Task requirements: Using the page excerpt on Henry K. Oliver, state who succeeded him as Massachusetts Treasurer.

Page excerpt:

26th Massachusetts Treasurer
- In office 1861–1866
- Preceded by: Moses Tenney, Jr.
- Succeeded by: Jacob Loud

5th Mayor of Lawrence, Massachusetts
- In office 1859–1859
- Preceded by: John R. Rollins
- Succeeded by: Daniel Saunders, Jr.

Member of the Massachusetts House of Representatives
- In office 1859–1859

Superintendent of Schools of Lawrence, Massachusetts
- In office 1857–1859
- Preceded by: A. Williams
- Succeeded by: George Packard

Member of the Massachusetts Constitutional Convention of 1853
- In office 1853–1853

Personal details
- Born: Thomas Henry Oliver November 24, 1800 Beverly, Massachusetts, U.S.
- Died: August 12, 1885 (aged 84) Salem, Massachusetts, U.S.
- Party: Republican
- Spouse: Sally Cook ​(m. 1825)​
- Children: Samuel Cook Oliver; Henry Kemble Oliver
- Alma mater: Dartmouth College, Harvard
- Profession: Teacher, cotton merchant

= Henry K. Oliver =

American politician

Henry Kemble Oliver (November 24, 1800 – August 12, 1885) was an American who served as the 5th Mayor of Lawrence, Massachusetts, the 21st Mayor of Salem, Massachusetts as a member of the Massachusetts House of Representatives, the Adjutant General of Massachusetts, and as the 26th Treasurer of Massachusetts. He was also a composer of hymns, having written the much-anthologized "Federal Street" tune and "Morning," both published in editions of The Sacred Harp.

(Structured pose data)
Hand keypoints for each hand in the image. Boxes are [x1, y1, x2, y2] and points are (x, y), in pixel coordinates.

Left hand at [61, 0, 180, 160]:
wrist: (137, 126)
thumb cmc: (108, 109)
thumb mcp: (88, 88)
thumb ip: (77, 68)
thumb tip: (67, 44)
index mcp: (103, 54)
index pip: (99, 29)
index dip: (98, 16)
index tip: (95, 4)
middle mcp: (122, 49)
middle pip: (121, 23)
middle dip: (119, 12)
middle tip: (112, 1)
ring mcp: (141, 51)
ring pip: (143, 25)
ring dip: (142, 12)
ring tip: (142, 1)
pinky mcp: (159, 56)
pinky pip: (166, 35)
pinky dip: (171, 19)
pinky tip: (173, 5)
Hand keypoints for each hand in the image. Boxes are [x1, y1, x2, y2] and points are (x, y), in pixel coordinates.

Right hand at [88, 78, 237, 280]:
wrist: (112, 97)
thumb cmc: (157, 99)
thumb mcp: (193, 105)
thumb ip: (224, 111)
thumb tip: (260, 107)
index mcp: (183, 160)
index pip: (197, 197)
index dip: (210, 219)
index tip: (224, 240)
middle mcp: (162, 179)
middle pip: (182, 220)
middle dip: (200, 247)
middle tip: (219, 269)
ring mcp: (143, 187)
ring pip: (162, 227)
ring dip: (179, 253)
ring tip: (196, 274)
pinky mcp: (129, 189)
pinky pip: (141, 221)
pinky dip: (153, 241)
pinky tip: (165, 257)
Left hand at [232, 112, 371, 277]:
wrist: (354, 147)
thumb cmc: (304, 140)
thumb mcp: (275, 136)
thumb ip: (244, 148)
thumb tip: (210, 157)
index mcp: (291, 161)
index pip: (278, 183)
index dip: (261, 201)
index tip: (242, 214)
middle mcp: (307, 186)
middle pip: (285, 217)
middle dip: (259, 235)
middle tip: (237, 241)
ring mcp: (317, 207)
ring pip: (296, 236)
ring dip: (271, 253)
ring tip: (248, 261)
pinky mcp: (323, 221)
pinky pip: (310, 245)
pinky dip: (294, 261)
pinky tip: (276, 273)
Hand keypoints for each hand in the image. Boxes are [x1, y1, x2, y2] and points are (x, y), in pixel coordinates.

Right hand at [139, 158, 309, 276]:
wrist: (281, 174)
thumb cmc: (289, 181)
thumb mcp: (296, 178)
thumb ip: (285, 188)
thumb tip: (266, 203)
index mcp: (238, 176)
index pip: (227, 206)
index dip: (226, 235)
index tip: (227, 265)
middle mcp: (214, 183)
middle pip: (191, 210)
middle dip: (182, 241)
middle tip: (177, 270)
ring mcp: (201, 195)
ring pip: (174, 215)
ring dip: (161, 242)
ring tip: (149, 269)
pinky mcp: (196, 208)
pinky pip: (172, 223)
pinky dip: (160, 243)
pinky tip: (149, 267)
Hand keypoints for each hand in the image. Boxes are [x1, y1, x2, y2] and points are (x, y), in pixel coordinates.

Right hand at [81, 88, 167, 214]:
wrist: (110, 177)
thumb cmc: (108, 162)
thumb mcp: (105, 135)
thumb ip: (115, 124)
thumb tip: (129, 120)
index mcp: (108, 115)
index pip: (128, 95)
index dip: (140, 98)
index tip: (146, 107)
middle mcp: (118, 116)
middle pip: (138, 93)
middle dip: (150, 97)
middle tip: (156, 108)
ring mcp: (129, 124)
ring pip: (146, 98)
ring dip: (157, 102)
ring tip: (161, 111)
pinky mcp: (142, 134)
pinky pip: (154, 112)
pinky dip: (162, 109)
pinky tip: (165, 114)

Worked solution: Jacob Loud